» TEXT PASSAGE:
_ _ _ _
This is the most fragmented blog entry. I decided not to erase my train of thought. So here is the latest attempt. Using the Type mechanism, I’m going to try to make a reference type. So we can do Ref or Ref or anything. Hopefully, I can find an easy way to make it work…

Another interesting thing. The bracket operator has different meaning depending on when its part of a lhs expression or a rhs expression. In a rhs expression, its read-only, so the value can be copied. For the lhs expression, that’s when we need the reference functionality. So we need to be able to flag whether we’re in a lhs or rhs…..


New Script virtual machine design

Bwain| No Comments »

There is no way around it. I have to flatten the code, the smd::Cmd and spa::Funct have to execute in a single stream of instructions. Two stacks, one for manipulating symbols, another for local variables. In keeping with the simd model, the Funct class will have some static method that can be added to a list of script functions that get called in succession.

  • Instructions can have state, but they should be kept with a list of spa::Value in the superclass. This way, the instructions will be easy to copy. That also means that we wont be dealing with virtual function calls, which will keep the execution time optimal.
  • Symbols can have a name, and probably should for debugging purposes. But ultimately, symbols should be referenced by index.
  • The really good thing about this is that it will be trivial to copy compiled scripts around, and they can optionally be saved in bytecode form. I don’t need this feature yet, but it could be handy.
  • It would be nice to be able to just re-run the simd virtual machine as a single thread to run the scripting language, but we would lose the symbol abstraction. Also, the simd virtual machine is register based and can’t handle recursion. The script virtual machine is stack based.
  • One question, should the instruction stack be decoupled from the symbol stack? An instruction push always implies a local symbol table, but a local symbol stack does not imply an instruction stack. I would have more flexibility if they were decoupled.

Ok, a lot of work to do. In the end, it will be a WAY cleaner implementation. The variable binding business with VarValue was getting messy. Looking forward to having the recursive example work properly.

Of course, the only thing harder than designing an API is coming up with an example that’s simple enough to run as a first test….
_ _ _ _
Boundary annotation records
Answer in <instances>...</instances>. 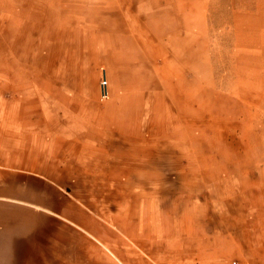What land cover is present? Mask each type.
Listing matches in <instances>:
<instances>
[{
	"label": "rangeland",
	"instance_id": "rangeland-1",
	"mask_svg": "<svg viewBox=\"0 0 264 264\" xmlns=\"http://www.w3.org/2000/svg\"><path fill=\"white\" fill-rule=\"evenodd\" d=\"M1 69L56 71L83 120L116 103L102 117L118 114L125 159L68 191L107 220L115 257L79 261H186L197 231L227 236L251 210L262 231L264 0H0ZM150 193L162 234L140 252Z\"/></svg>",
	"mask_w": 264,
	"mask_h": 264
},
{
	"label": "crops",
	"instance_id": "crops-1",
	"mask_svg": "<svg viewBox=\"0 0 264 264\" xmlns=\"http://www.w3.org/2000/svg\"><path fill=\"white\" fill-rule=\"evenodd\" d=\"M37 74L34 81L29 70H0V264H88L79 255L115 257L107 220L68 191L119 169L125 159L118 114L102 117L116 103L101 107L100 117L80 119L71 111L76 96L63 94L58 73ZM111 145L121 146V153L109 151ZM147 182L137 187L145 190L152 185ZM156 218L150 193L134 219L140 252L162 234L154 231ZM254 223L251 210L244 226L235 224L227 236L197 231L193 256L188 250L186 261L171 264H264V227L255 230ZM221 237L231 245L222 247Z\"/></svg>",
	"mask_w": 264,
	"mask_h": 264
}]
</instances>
_ _ _ _
» GIVEN TASK A:
In the virtual machine design post, how should symbols ultimately be referenced?
» GIVEN TASK B:
Continue the blog post about the script virtual machine design from the point where it ends.

» EXERCISE OUTPUT A:
By index.

» EXERCISE OUTPUT B:
Ok, here’s something funny… if I had started writing the scripting language first, I could have had the virtual machine create simd code as well. I would have been able to share a lot more code base that way. As it is now, I’m duplicating a lot of functionality. Live and learn I guess. Writing the simd virtual machine was a lot harder though. Maybe its easier doing the hard part first, then connecting later.

Ephiphany

Bwain| No Comments »

Each invocation of the execution stack doesn’t need an entire symbol table. All it needs is a list (deque) of spa::Value to hold local variables, and that’s it. The variable names have already been resolved during execution. Short of creating another virtual machine, this will save a LOT of computation and RAM overhead.

I got the new execution stack setup implemented, and it STILL fails at roughly 750 calls deep. WTF?? And its still using roughly the same amount of RAM. I should try compiling a binary to just run the scripting language, with no application or gui. Just to see how far that gets. But I should probably let this go, can’t figure out why its throwing a bad_alloc.

Ok, I’m not letting this go. I can’t risk having future memory corruption happen because the scripting language is unreliable. I’ve come up with some strategies to isolate the problem. I tried just stacking an array of spa::Value objects. That just keeps growing with no problem, so spa::Value isn’t it. I also simplified the script function itself. I’ve come across a sloppy problem with VarValue. I should allow for VarValue to be constant, and not be required to be binded. That way, the function symbol doesn’t have to be updated. Also, what could help is to add a function call to the grammar. Also, VarValue has a ’sym’ pointer that should be cleared before executing as a script. Just some cleanup that I’ve come across while simplifying the problem.

I’ve tried to grow the virtual machine execution stack arbitrarily deep, and it seems to be working. That doesn’t leave much else except for the expression evaluation. To test, I’m going to add a function call to the grammar, instead of having it being invoked as an expression. If that works, then I know to focus on the expression evaluation.

I FOUND THE FKING PROBLEM…

The execution stack size defaults to 1MB. I can change the stack size in the compiler, but maybe that’s not the way to go. I thought that the stack would just keep growing into the heap space until the two met, but I apparantly not.

SO, that means that I have to do more work on the virtual machine. Unfortunately, that also means that the way I’m evaluating expression wont work for the scripting language. I hope I can avoid doing this, but its looking like I may have to edit each Funct class again to operate on a stack. That at the very least, I may also have to resort to flattening the code as well. The SIMD engine does all its operations in a single loop. Optimally, the scripting engine should be able to do the same thing. But that’s a LOT more work… ugh….

I’ve been giving it thought… don’t think there is any way around it. I’ll have to add a method to all Funct operators that will execute themselves on a stack instead of using the c++ execution stack. Now whether that will require for me to flatten all the code is another question, I’ll see what I can get away with….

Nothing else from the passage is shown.